Reporter: Dityasa H Forddanta | Editor: Asnil Amri
JAKARTA. Sebelumnya, PT Pemeringkat Efek Indonesia (Pefindo) ingin melakukan pemeringkatan atas emisi obligasi dengan nilai emisi sekitar Rp 72 triliun. Namun menjelang akhir tahun ini baru terealisasi 70%, atau setara Rp 56 triliun.
Vonny Widjaja, Direktur Pefindo bilang, semester I tahun ini pihaknya ramai melakukan pemeringkatan emisi obligasi baik itu obligasi baru atau pun berkelanjutan. "Tapi, mulai semester II jumlahnya menurun drastis," imbuhnya, (16/12).
Ada beberapa pemicu yang membuat target Pefindo itu sepenuhnya terealisasi. Pertama, soal kenaikan BI rate yang membuat emiten menunda penerbitan emisinya demi menghindari bengkaknya beban bunga.
Kedua, kebijakan loan to value (LTV) dari Bank Indonesia. Pertumbuhan penjualan sektor properti diperkirakan melambat akibat adanya kebijakan ini, yang pada akhirnya membuat emiten properti mempertimbangkan kembali penerbitan emisi obligasinya.
Ketiga, soal tertekannya harga komoditas yang menekan kinerja emiten perkebunan. Kinerja yang tertekan akan membuat sebuah rating bakal turun, dan tentunya rating itu menjadi salah satu dasar bagi investor untuk menyerap emisi obligasi yang diterbitkan.
Bukan hanya faktor-faktor maket itu yang menyebabkan kondisi ini. Pefindo juga telah memperhitungkan isu tapering off oleh The Fed. "Tapi, kami tidak mau berlarut-larut dalam pesimisme ini," tandas Vonny.
Pefindo boleh saja mulai kebal dengan isu asal negeri Paman Sam itu. Namun, Pefindo masih sangat mewaspadai pemilu tahun depan. Tahun politik 2014 membuat Pefindo tak berani mematok target tinggi, baik untuk penerbitan emisi atau pun pemeringkatan yang dilakukan.

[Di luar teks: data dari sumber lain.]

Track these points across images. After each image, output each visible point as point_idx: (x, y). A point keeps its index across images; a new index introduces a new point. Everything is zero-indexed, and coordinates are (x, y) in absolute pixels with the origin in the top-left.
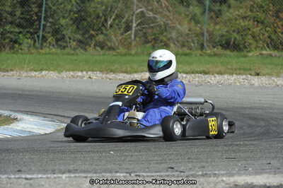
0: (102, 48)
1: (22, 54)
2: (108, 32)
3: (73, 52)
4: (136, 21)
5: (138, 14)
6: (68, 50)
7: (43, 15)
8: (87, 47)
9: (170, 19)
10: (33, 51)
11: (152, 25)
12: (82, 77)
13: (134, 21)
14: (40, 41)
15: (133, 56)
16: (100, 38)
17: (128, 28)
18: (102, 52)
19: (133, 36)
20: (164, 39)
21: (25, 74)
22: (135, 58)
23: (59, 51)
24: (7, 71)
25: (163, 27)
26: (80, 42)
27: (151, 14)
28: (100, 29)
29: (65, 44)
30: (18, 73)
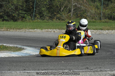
0: (59, 20)
1: (26, 22)
2: (62, 13)
3: (47, 21)
4: (73, 8)
5: (74, 5)
6: (45, 20)
7: (35, 6)
8: (53, 19)
9: (87, 8)
10: (31, 21)
11: (80, 10)
12: (51, 32)
13: (72, 8)
14: (34, 17)
16: (59, 15)
17: (70, 11)
18: (59, 21)
19: (72, 15)
20: (85, 16)
21: (27, 30)
23: (41, 21)
24: (20, 29)
25: (84, 11)
26: (50, 17)
27: (79, 6)
28: (58, 12)
29: (44, 18)
30: (25, 30)
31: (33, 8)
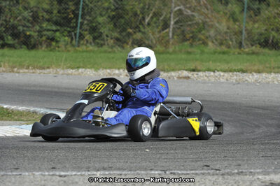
1: (59, 51)
2: (146, 30)
3: (110, 50)
4: (174, 18)
5: (176, 12)
6: (105, 48)
7: (80, 13)
8: (125, 45)
9: (209, 18)
10: (70, 49)
11: (190, 23)
12: (119, 75)
13: (172, 19)
14: (77, 39)
15: (171, 54)
16: (138, 36)
17: (166, 26)
19: (171, 34)
20: (202, 37)
21: (61, 72)
22: (173, 56)
23: (96, 49)
24: (44, 68)
25: (201, 25)
27: (189, 12)
28: (137, 27)
29: (102, 42)
30: (55, 70)
31: (76, 16)
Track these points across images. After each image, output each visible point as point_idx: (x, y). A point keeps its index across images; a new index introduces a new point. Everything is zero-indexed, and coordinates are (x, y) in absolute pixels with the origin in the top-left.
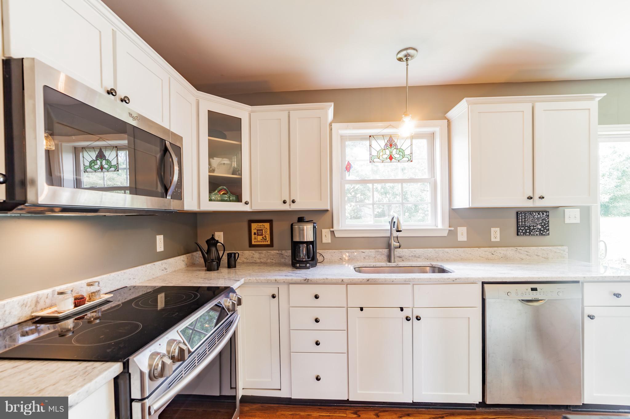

Karena pemilu, banyak emiten yang mengambil sikap wait and see. Ada emiten yang memilih penerbitan emisi akan dilakukan awal tahun sebelum pemilu dilakukan dengan asumsi, kondisi makro pasca pemilu akan lebih buruk.
Ada juga yang memilih penerbitan dilakukan pasca pemilu, sembari memantau kondisi makro pasca pesta politik dilakukan. Tapi, ada juga yang lebih memilih untuk menunda emisi obligasinya. "Tantangan tahun depan lebih banyak. Semoga enggak lebih buruk dari tahun ini," pungkas Vonny.